===== SUPPLIED MATERIAL

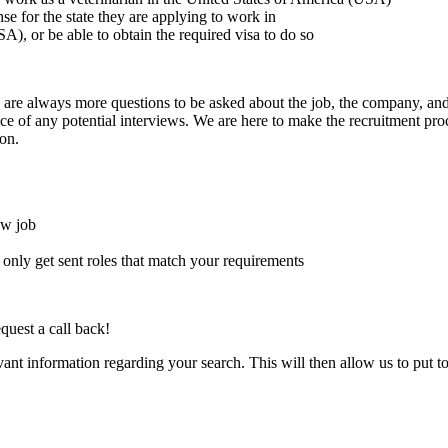
ense for the state they are applying to work in
A), or be able to obtain the required visa to do so
here are always more questions to be asked about the job, the company, 
e of any potential interviews. We are here to make the recruitment proce
on.
ew job
l only get sent roles that match your requirements
quest a call back!
evant information regarding your search. This will then allow us to put t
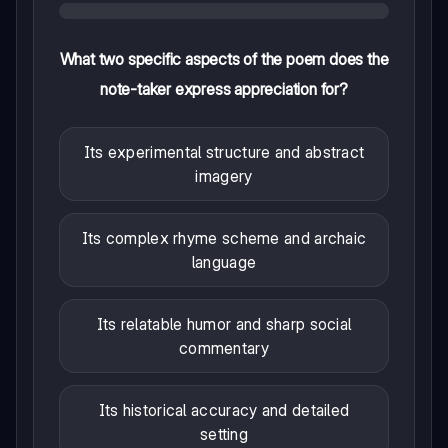
What two specific aspects of the poem does the
note-taker express appreciation for?
Its experimental structure and abstract
imagery
Its complex rhyme scheme and archaic
language
Its relatable humor and sharp social
commentary
Its historical accuracy and detailed
setting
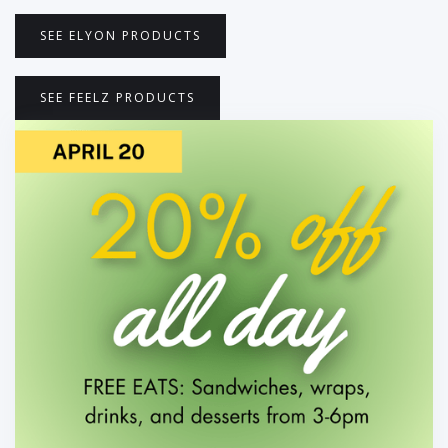
SEE ELYON PRODUCTS
SEE FEELZ PRODUCTS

==========

WRITTEN TASK:
Among the lines above, find those with the word "here" and list them.

THE ANSWER:
here are always more questions to be asked about the job, the company, 
e of any potential interviews. We are here to make the recruitment proce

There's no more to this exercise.